Para graficarlo desde el absurdo: Centenario dice que no da dinero, Mocchi que sí, entonces Centenario ofrece el doble para los que no hablen, Mocchi el triple, y vengo yo y ofrezco cuatro veces más para que se incluyan unas cuartetas de elegía a Jair Bolsonaro. Para cada uno, su causa es la más noble y los equivocados son los otros, pero todos hacemos lo mismo. Y todos permeados por la misma lógica de mercado, en la que el dinero compra el silencio o la libertad de decir porque el billete manda.
En teoría, el espíritu del Carnaval pasa por la subversión del orden: el pobre burlándose del rico, el débil del poderoso, el canillita del político; se ríe de las viejas que están de plantón mientras una pareja calienta silla, de la comisión que pide una moneda y del que mira la fiesta de garrón, aunque no puso un peso. Se trata de divertirse aunque moleste, o incluso buscando irritar. Pero de un tiempo a esta parte eso ha cambiado. Distintos colectivos, actores sociales y políticos les exigen a los conjuntos un humor que no incomode, que no sea guarro, que no sea degenerado, que no ofenda, so pena de cancelarlos, de excluirlos de la fiesta. Eso, también nacido de las más nobles intenciones, sí se parece mucho a la censura.
En su video, Mocchi deja planteado un debate muy interesante: «Después tendremos que discutir por qué dependemos de empresas para llevar un espectáculo». Guillermo Lamolle, director de la murga La Gran Siete, escribió un posteo en Facebook en el que aseguró que los carnavaleros tienen algo de culpa en todo esto: «¿En qué? En haber generado un Carnaval en que los conjuntos necesitan, sí o sí, numerosos y cuantiosos apoyos para existir. Un Carnaval caro, donde las figuras cobran muy bien, los trajes salen decenas de miles de dólares, etcétera, y el “nivel” de los conjuntos es muchas veces juzgado por cuánto gastaron».

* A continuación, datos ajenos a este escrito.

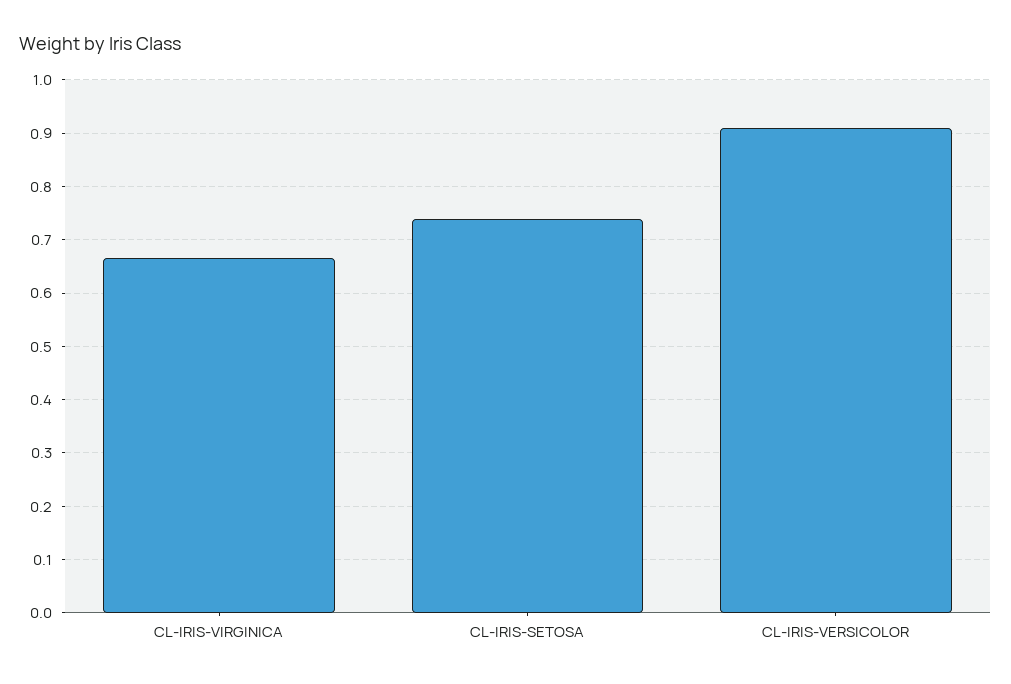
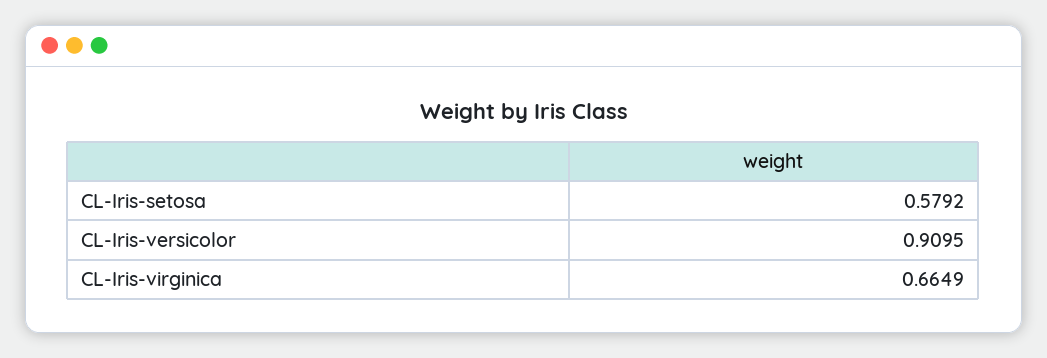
CL-IRIS-SETOSA: 0.74 -> 0.5792

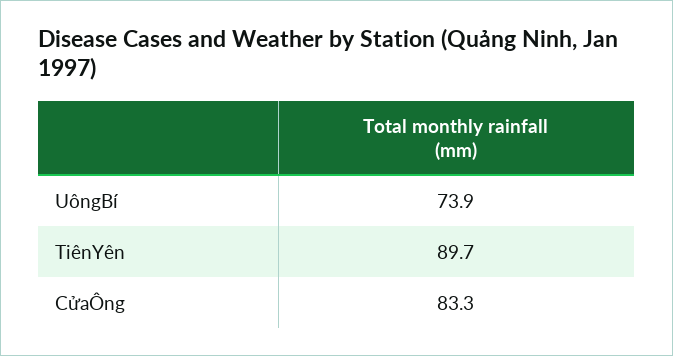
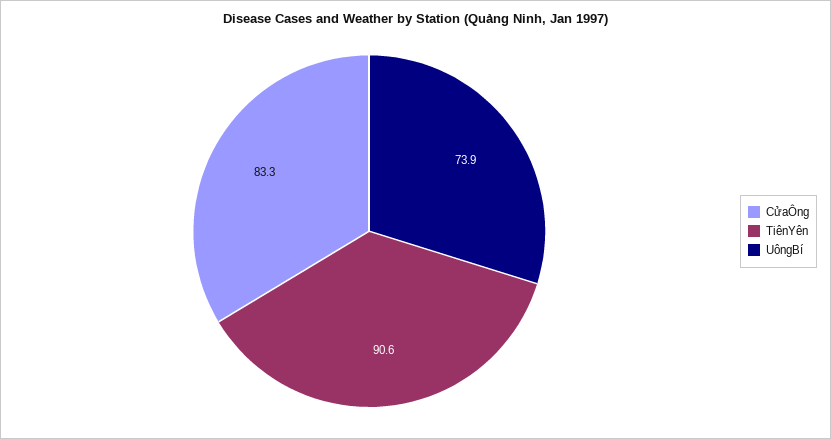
TiênYên: 89.7 -> 90.6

Tal vez, mientras se sacan el maquillaje, los carnavaleros puedan empezar a pensar en una fiesta en la que un vestuario pueda ser más ingenioso que costoso, plantear un reglamento que privilegie el espíritu de un espectáculo por sobre la perfección de su ejecución, en el que desafinar una nota no pese más que una cuarteta que haga reír a todo un tablado. En definitiva, discutir si el dinero y las opiniones remilgadas deben mantener su poder o si es mejor recuperar la libertad de divertir e incomodar, aunque se queden sin chorizos.